Walter Spies, a German artist who lived in Ubud in the late twenties, gave rice farming visual expression in his paintings and romanticised it for the European audience.
Some of Spies’ paintings must have been inspired by the landscape in this area. So, I put on my hat and dash out to the fields. For those who know and love the Australian bush and open spaces, the rice fields are markedly different.
The path through the fields is only a motorbike-wide, and paths between the fields – exclusively pedestrian. It appears that the land is completely utilized; every lump of soil has been turned over and over by hard-working hands armed with hoes and shovels.
Fields are divided by narrow walls of soil, just wide enough for a person to walk one foot in front of the other.

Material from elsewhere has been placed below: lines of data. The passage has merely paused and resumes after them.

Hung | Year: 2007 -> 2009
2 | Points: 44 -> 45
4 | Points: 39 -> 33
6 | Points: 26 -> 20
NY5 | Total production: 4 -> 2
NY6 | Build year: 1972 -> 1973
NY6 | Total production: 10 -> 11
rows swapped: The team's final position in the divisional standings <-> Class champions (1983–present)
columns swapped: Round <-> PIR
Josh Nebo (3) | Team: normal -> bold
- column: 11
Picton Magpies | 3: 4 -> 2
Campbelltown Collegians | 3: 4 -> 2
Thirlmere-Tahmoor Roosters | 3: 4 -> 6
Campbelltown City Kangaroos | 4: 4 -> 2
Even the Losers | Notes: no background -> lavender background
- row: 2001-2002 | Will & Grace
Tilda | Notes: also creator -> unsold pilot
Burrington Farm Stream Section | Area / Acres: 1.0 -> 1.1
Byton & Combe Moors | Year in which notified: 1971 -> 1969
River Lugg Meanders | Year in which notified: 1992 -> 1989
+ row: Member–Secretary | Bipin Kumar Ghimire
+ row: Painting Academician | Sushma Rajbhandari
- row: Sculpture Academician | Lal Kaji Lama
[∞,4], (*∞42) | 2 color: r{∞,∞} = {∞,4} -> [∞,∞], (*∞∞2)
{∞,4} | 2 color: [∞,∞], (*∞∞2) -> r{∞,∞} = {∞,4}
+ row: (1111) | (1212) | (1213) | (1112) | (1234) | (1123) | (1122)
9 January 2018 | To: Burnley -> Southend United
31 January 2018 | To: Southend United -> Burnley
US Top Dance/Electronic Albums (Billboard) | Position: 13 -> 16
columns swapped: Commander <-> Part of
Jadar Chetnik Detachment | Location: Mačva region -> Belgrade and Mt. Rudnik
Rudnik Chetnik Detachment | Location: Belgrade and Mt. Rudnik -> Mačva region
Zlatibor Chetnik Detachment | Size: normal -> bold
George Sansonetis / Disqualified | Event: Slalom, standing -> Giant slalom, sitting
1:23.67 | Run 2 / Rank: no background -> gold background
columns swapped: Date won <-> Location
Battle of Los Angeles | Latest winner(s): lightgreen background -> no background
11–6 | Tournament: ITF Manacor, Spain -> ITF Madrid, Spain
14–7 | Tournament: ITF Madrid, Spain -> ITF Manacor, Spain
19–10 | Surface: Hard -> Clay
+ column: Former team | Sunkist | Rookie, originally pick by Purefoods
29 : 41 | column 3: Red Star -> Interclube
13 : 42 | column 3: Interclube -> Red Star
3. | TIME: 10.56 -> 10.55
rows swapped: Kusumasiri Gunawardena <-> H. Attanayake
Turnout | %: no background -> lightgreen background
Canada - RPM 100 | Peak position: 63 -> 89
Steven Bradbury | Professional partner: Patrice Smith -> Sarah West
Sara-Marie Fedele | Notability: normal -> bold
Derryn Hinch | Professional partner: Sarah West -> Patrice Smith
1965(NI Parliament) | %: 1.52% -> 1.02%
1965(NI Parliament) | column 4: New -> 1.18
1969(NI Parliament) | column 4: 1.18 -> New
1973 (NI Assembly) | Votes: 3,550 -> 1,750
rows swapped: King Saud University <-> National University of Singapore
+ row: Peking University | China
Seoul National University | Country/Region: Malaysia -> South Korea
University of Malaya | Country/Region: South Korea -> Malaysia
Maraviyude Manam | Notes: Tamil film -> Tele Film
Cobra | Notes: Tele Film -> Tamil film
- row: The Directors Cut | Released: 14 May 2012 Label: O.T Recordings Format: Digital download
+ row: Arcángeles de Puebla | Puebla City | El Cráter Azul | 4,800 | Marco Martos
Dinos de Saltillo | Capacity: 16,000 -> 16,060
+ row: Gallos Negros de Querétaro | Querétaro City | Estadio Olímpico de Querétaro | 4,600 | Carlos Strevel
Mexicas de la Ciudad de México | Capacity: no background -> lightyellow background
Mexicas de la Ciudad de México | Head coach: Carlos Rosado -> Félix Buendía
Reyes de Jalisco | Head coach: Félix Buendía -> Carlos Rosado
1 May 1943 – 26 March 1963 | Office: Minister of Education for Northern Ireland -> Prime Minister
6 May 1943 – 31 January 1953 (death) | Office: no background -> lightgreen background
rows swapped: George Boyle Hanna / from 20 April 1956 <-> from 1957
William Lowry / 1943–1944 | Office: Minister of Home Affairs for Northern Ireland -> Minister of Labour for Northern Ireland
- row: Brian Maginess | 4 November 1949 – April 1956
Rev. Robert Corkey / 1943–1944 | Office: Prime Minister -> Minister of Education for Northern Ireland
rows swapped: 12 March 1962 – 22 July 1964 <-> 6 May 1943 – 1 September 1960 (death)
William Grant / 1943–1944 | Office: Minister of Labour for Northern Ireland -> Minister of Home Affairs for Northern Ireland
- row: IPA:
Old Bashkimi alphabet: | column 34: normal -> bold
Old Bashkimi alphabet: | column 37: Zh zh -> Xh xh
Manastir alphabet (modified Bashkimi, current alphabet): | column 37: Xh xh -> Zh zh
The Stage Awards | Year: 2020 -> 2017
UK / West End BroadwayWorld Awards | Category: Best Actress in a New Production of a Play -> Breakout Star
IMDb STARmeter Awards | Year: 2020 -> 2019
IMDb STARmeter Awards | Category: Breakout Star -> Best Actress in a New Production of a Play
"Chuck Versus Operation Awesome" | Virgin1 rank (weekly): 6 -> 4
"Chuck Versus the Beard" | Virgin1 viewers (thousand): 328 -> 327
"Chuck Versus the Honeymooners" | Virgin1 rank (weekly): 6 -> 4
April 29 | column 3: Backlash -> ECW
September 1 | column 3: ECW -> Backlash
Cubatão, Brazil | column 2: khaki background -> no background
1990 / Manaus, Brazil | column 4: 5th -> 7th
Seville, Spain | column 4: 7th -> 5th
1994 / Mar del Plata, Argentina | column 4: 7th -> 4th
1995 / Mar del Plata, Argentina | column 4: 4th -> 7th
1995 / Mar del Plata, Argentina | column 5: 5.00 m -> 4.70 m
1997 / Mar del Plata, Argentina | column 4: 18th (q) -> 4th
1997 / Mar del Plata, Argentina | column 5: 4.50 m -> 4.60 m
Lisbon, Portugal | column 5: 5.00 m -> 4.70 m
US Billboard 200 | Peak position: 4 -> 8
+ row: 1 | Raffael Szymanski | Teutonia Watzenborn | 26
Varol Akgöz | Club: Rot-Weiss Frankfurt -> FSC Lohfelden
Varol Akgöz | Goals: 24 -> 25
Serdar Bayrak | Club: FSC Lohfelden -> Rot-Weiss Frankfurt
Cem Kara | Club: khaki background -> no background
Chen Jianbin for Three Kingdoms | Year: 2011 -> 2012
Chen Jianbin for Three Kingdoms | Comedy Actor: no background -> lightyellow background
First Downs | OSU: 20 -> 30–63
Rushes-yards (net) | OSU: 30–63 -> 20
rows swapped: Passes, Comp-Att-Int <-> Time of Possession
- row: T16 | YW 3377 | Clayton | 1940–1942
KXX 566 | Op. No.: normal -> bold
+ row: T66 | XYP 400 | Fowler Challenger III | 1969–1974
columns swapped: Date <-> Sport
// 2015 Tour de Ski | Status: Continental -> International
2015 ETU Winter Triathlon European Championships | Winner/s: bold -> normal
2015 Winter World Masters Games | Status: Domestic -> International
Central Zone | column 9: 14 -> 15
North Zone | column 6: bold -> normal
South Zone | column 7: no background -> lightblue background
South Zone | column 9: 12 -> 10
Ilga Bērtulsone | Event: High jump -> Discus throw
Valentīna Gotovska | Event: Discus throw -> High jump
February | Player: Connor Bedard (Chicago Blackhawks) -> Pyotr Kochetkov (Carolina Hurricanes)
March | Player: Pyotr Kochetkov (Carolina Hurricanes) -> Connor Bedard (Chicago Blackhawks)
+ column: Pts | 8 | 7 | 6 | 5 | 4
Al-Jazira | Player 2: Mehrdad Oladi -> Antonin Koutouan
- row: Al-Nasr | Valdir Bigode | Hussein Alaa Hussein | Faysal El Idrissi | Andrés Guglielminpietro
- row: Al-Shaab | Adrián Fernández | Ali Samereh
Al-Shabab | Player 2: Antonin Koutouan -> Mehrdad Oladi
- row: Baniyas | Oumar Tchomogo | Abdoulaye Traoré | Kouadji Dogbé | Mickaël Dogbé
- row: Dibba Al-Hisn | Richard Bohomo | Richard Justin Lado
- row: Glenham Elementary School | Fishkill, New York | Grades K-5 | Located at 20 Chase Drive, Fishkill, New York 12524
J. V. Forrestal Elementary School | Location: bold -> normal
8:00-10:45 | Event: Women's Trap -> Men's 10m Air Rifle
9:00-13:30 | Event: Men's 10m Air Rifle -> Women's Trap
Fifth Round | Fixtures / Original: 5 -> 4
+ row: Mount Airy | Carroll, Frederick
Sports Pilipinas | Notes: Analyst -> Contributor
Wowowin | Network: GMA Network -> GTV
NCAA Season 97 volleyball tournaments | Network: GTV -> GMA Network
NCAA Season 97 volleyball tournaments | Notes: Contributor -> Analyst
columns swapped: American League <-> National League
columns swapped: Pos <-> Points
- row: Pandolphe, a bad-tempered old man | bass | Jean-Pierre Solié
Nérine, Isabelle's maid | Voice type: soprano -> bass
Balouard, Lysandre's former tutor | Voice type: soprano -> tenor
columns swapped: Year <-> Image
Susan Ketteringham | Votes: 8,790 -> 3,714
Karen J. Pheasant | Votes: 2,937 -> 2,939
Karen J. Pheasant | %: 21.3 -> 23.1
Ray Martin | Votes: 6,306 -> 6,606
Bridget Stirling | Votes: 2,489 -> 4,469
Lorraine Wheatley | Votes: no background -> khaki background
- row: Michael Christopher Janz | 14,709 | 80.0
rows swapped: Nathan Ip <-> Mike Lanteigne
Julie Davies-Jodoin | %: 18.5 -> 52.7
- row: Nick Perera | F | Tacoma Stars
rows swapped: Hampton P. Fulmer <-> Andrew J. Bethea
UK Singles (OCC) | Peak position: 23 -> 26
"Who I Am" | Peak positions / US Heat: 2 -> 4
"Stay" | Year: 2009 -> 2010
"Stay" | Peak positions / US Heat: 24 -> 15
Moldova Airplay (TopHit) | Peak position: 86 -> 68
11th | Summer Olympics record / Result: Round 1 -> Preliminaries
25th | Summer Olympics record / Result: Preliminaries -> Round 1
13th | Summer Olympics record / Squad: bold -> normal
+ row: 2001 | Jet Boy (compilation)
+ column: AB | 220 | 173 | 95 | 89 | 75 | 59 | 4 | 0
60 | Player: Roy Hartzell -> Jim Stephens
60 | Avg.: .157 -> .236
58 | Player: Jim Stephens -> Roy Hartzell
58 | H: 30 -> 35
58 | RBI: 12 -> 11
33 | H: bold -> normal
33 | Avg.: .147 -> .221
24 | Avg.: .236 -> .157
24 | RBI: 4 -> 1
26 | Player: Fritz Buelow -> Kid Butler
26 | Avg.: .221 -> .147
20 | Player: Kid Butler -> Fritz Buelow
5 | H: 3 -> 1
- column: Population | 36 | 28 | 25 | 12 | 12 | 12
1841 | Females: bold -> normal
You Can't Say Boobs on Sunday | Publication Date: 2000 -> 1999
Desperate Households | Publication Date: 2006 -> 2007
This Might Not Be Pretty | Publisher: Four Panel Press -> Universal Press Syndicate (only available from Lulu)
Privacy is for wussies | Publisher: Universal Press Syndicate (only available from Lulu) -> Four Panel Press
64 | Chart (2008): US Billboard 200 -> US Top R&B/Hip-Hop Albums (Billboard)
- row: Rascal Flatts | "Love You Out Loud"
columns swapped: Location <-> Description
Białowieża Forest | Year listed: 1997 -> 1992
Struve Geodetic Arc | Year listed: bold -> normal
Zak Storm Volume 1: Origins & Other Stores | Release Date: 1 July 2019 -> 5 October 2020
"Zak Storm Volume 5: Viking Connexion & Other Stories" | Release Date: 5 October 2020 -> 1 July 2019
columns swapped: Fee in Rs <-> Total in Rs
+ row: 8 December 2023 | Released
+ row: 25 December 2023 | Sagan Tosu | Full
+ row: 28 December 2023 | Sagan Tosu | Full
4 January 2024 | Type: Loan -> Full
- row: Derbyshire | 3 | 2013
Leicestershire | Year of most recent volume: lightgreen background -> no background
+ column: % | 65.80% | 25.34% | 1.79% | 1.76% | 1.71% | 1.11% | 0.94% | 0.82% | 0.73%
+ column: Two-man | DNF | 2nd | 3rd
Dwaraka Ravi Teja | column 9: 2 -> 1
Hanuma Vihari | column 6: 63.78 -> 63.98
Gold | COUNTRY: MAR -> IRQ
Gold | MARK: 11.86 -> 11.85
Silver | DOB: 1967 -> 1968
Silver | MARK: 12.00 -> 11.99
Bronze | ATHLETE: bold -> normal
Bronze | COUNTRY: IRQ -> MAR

The grass on these walls is cut by hand for cows, so not an inch of land is wasted. Around the fields are elaborate systems of narrow irrigation channels, carefully managed by irrigation societies. Water flowing from distant Lake Batur is carefully allocated and directed to different field allotments. Locally, water redirecting work is done daily. Balinese rice is harvested twice a year and other introduced varieties three times a year.
In the middle of one field, half an hour’s stroll from Ubud, is the Sari Organik farm, based on the principles of fair trading and permaculture, an invention of our own: Tasmanian, Bill Mollison; http://www.tagari.com/ The farm is involved in saving the rare varieties of rice and propagating non-hybrid seeds.
In a restaurant without walls, you can see the rice fields right to the horizon. I could not resist the Happy Potato Salad for lunch. I am glad to report it was yummy; fresh, green, with cherry tomatoes and a few pieces of farm-made cheese. Visitors are encouraged to inspect the farm, poke their noses everywhere for education and enlightenment. When in Ubud, don’t miss it, as this is a model for our sustainable future.